**INSTRUCTIONS FOR THE TASK**
Counting only lines that contain "fuerte", how many are there in the records below? Give the figure alone.

Stored items
⟨
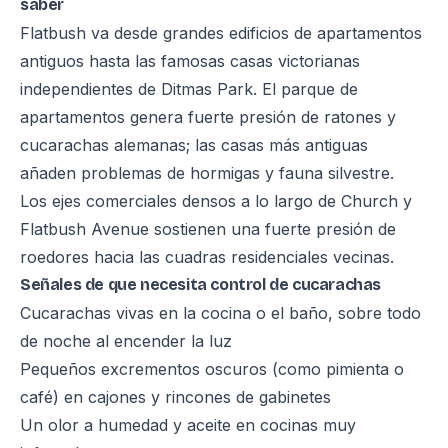
saber
Flatbush va desde grandes edificios de apartamentos
antiguos hasta las famosas casas victorianas
independientes de Ditmas Park. El parque de
apartamentos genera fuerte presión de ratones y
cucarachas alemanas; las casas más antiguas
añaden problemas de hormigas y fauna silvestre.
Los ejes comerciales densos a lo largo de Church y
Flatbush Avenue sostienen una fuerte presión de
roedores hacia las cuadras residenciales vecinas.
Señales de que necesita control de cucarachas
Cucarachas vivas en la cocina o el baño, sobre todo
de noche al encender la luz
Pequeños excrementos oscuros (como pimienta o
café) en cajones y rincones de gabinetes
Un olor a humedad y aceite en cocinas muy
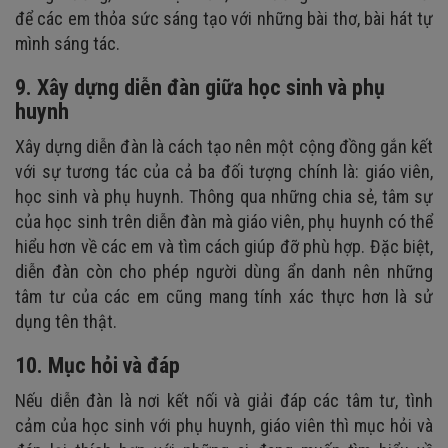
để các em thỏa sức sáng tạo với những bài thơ, bài hát tự
mình sáng tác.
9. Xây dựng diễn đàn giữa học sinh và phụ
huynh
Xây dựng diễn đàn là cách tạo nên một cộng đồng gắn kết
với sự tương tác của cả ba đối tượng chính là: giáo viên,
học sinh và phụ huynh. Thông qua những chia sẻ, tâm sự
của học sinh trên diễn đàn mà giáo viên, phụ huynh có thể
hiểu hơn về các em và tìm cách giúp đỡ phù hợp. Đặc biệt,
diễn đàn còn cho phép người dùng ẩn danh nên những
tâm tư của các em cũng mang tính xác thực hơn là sử
dụng tên thật.
10. Mục hỏi và đáp
Nếu diễn đàn là nơi kết nối và giải đáp các tâm tư, tình
cảm của học sinh với phụ huynh, giáo viên thì mục hỏi và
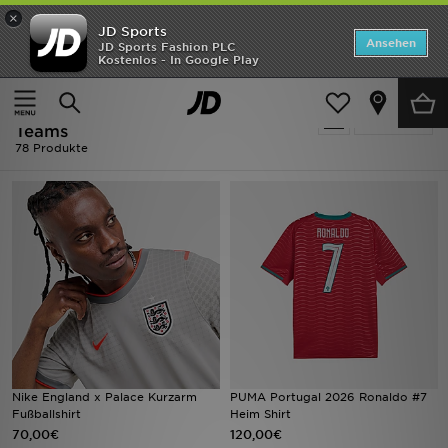
×
JD Sports
Startseite
Ansehen
JD Sports Fashion PLC
Kostenlos - In Google Play
Startseite
Herren
ANGEBOTE
Herren - Fußball - International
verfeinern
Marken
Teams
78 Produkte
Neuheiten
Herren
Damen
Kinder
Bestsellers
Nike England x Palace Kurzarm
PUMA Portugal 2026 Ronaldo #7
JD Exklusives
Fußballshirt
Heim Shirt
70,00€
120,00€
Fußball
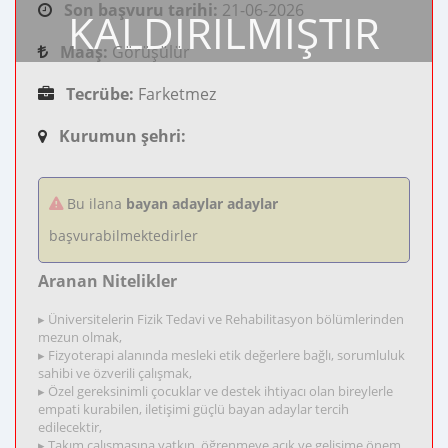
Son başvuru tarihi:
21-06-2026
KALDIRILMIŞTIR
Maaş:
Görüşülür
Tecrübe:
Farketmez
Kurumun şehri:
Bu ilana
bayan adaylar adaylar
başvurabilmektedirler
Aranan Nitelikler
▸ Üniversitelerin Fizik Tedavi ve Rehabilitasyon bölümlerinden
mezun olmak,
▸ Fizyoterapi alanında mesleki etik değerlere bağlı, sorumluluk
sahibi ve özverili çalışmak,
▸ Özel gereksinimli çocuklar ve destek ihtiyacı olan bireylerle
empati kurabilen, iletişimi güçlü bayan adaylar tercih
edilecektir,
▸ Takım çalışmasına yatkın, öğrenmeye açık ve gelişime önem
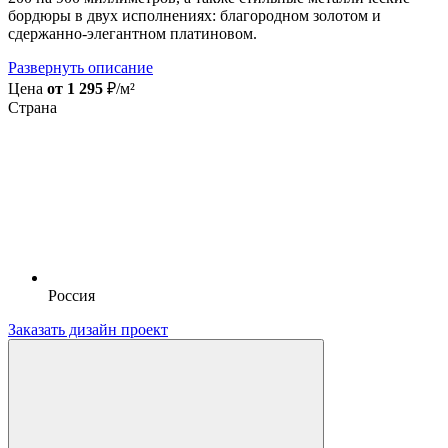
бордюры в двух исполнениях: благородном золотом и
сдержанно-элегантном платиновом.
Развернуть описание
Цена
от 1 295
₽/м²
Страна
Россия
Заказать дизайн проект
⟩
**ANSWER FOR THE TASK**
2